Pemeriksaan lebih lanjut terhadap keadaan sekitar kecelakaan-kecelakaan ini mengungkapkan bahwa salah satu faktor penyebab adalah interaksi.
Sebagai hasil dari pengujian model dan pengalaman praktis, sekarang secara umum diterima bahwa ketika dua kapal berlayar berdampingan dengan haluan yang hampir paralel, gaya-gaya tercipta di antara mereka yang menyebabkan kapal-kapal tersebut saling menarik dan menolak. Efek ini disebut interaksi, dan meningkat di perairan dangkal ketika dua kapal bergerak dalam arah yang sama dan ketika perbedaan kecepatan kecil.
Kapal-kapal, saat menyalip, tidak boleh diizinkan untuk lewat terlalu dekat dengan kapal yang sedang disalip di perairan terbuka dimana terdapat ruang yang cukup untuk bernavigasi. Di perairan sempit, dapat berbahaya untuk menyalip dan menyalip kapal lain.
Interaksi di atas kapal
Ketika kapal terkena interaksi, tampak bagi mereka yang berada di atas kapal bahwa kapal tidak responsif terhadap kemudi. Efek interaksi dapat dihilangkan atau dikurangi dengan mengurangi kecepatan.
Saat bernavigasi di sungai, nakhoda harus mengingat hal di atas dan mempertimbangkan informasi navigasi dan nasihat pilot.
Hindari, sejauh mungkin, disalip oleh kapal sendiri atau disalip oleh kapal lain.

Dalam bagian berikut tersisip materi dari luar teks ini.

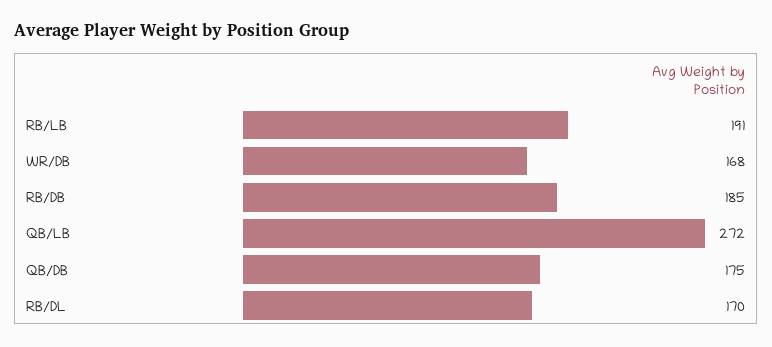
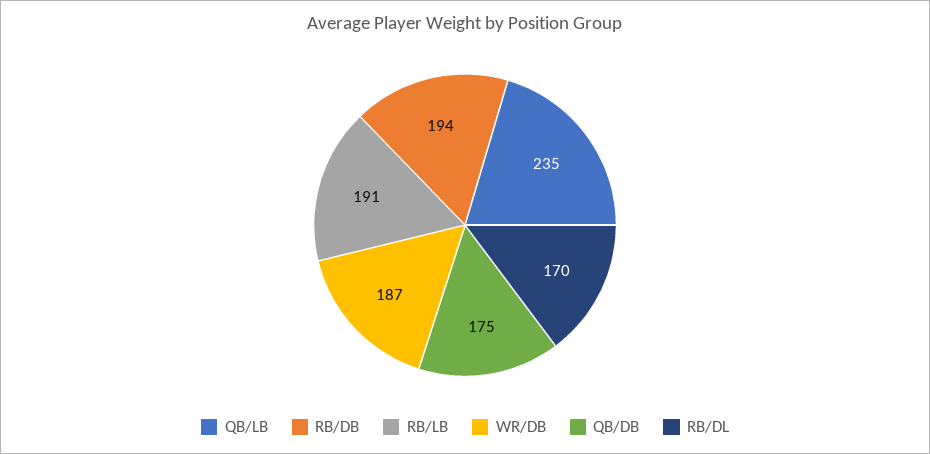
  {
    "RB/LB": 191,
-   "WR/DB": 168,
+   "WR/DB": 187,
-   "RB/DB": 185,
+   "RB/DB": 194,
-   "QB/LB": 272,
+   "QB/LB": 235,
    "QB/DB": 175,
    "RB/DL": 170
  }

Dalam kasus dimana tidak mungkin untuk menghindari disalip oleh kapal sendiri atau disalip oleh kapal lain, peringatan dini harus diberikan kepada nakhoda kapal jika dia tidak berada di anjungan.

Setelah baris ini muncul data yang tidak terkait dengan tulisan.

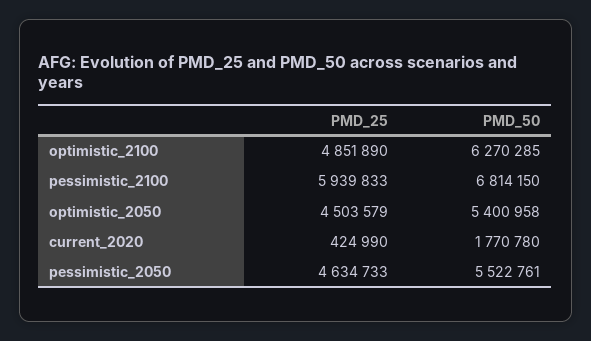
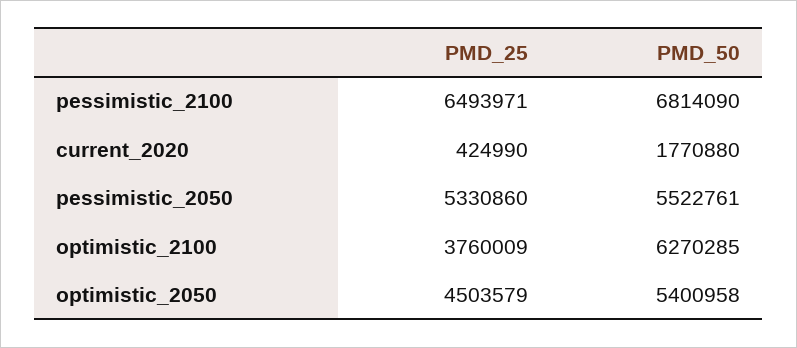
  {
    "PMD_25": {
-     "optimistic_2100": 4851890,
+     "optimistic_2100": 3760009,
-     "pessimistic_2100": 5939833,
+     "pessimistic_2100": 6493971,
      "optimistic_2050": 4503579,
      "current_2020": 424990,
-     "pessimistic_2050": 4634733
+     "pessimistic_2050": 5330860
    },
    "PMD_50": {
      "optimistic_2100": 6270285,
-     "pessimistic_2100": 6814150,
+     "pessimistic_2100": 6814090,
      "optimistic_2050": 5400958,
-     "current_2020": 1770780,
+     "current_2020": 1770880,
      "pessimistic_2050": 5522761
    }
  }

Interaksi juga terjadi antara kapal dan pantai saluran tertutup, dermaga, terutama di sungai dengan arus yang kuat, karena pada titik kecepatan air maksimum kapal akan bergerak menuju pantai karena penurunan tekanan pada titik ini. Semakin dalam dan dangkal saluran, semakin banyak interaksi dan squatting terjadi karena meningkatnya faktor "penyumbatan".
Dalam situasi berpapasan, efek squatting diperkuat ketika kapal-kapal berpapasan lebih dekat satu sama lain.
Catatan: Perairan dangkal juga mengurangi efek pendorong buritan dan oleh karena itu, saat mendekati dermaga, kecepatan kapal harus disesuaikan sehingga dapat dihentikan tepat waktu hanya menggunakan "buritan lambat". Pelamar untuk lowongan pelaut dapat mengirim resume mereka ke [email protected].